Le département d’État. Ses diplomates ont dit à la maison blanche : « C’est notre homme ».

Cette simple phrase revêtait une très grande signification. Suivant le fil d’un schéma purement machiavélique, ils enjoignirent l’administration de Bill Clinton à ne rien tenter pour renverser Samper, car ils disposaient de plusieurs autres cordes à leurs arcs concernant l’intéressé. Et l’une de ses cordes était de se servir de lui pour démanteler les cartels. Ils sont partis du principe que Samper se plierait à toutes leurs exigences puisqu’il avait le dos au mur.

 

Ernesto Samper qui, durant les campagnes, offrait l’image d’un homme décisif et ronchonnant se retrouva alors nez à nez avec la difficile situation d’accepter les diktats des États-Unis sans broncher.

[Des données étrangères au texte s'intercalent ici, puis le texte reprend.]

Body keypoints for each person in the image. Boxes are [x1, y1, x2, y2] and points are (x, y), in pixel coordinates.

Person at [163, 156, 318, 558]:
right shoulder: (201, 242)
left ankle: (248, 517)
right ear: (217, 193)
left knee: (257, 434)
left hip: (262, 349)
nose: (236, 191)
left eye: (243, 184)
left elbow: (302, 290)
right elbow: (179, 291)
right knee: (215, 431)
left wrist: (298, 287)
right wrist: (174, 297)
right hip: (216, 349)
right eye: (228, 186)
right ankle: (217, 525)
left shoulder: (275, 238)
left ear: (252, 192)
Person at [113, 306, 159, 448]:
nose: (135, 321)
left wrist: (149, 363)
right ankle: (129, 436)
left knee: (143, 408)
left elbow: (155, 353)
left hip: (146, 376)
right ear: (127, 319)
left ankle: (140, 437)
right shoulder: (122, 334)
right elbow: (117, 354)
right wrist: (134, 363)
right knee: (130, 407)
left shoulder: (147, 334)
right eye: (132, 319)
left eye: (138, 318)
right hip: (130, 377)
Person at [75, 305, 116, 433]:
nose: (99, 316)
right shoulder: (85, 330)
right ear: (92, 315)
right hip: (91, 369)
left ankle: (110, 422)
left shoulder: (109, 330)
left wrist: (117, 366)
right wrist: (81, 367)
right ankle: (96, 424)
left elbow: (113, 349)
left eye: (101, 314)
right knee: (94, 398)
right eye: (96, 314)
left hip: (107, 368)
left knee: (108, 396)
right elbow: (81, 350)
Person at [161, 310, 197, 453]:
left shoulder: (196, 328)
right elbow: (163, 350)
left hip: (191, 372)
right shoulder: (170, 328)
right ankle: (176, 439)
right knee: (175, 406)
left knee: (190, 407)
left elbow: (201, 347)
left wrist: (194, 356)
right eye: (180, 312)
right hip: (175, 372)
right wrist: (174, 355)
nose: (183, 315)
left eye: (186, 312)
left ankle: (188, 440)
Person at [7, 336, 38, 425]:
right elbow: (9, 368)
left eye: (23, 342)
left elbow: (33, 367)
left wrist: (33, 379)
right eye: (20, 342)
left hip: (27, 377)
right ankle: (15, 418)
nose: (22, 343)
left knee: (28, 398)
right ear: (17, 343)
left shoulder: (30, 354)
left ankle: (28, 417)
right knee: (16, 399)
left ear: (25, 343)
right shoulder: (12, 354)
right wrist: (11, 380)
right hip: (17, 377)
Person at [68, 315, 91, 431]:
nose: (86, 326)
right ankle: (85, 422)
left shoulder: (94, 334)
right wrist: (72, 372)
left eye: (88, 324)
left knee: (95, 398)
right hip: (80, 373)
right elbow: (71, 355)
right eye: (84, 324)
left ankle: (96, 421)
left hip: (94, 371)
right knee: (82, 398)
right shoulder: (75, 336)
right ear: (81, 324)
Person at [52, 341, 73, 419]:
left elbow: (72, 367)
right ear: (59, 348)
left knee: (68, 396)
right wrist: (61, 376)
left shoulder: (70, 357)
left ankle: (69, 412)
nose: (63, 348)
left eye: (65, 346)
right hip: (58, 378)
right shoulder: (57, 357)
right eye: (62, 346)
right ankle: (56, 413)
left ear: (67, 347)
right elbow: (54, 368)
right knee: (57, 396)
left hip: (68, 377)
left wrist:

Pour revenir à Mugabe, vous aviez sans doute noté qu’ils l’ont qualifié d’intelligent. Il ne s’agit pas d’un amadouement. Car pour avoir été l’un des chefs d’État ayant accumulé le plus de diplômes possibles, Mugabe était sans conteste une belle tête. Généralement les hommes de sa dimension résistent toujours à céder à la férocité mercantile de l’impérialisme qui propose aux pays émergents un modèle de capitalisme vénéneux dont l’unique antidote est la résistance. Il ne se laissait pas faire.

Je vais rabâcher ce que j’avais dit dans mon précédent article, à savoir, si vous jouissez de la bonne grâce des États-Unis et des autres pays néo-colonisateurs en tant que chef d’état, le postulat suivant se vérifie dans votre cas : vous travaillez au grand dam des intérêts de votre peuple ; car vous ne saurez satisfaire les deux.

J’ose penser que ces deux articles vous ont aidé à comprendre que les États-Unis n’ont rien à cirer que celui que vous placez à la tête de votre pays soit un truand ou scélérat. Une seule chose compte à leurs yeux : leurs propres intérêts.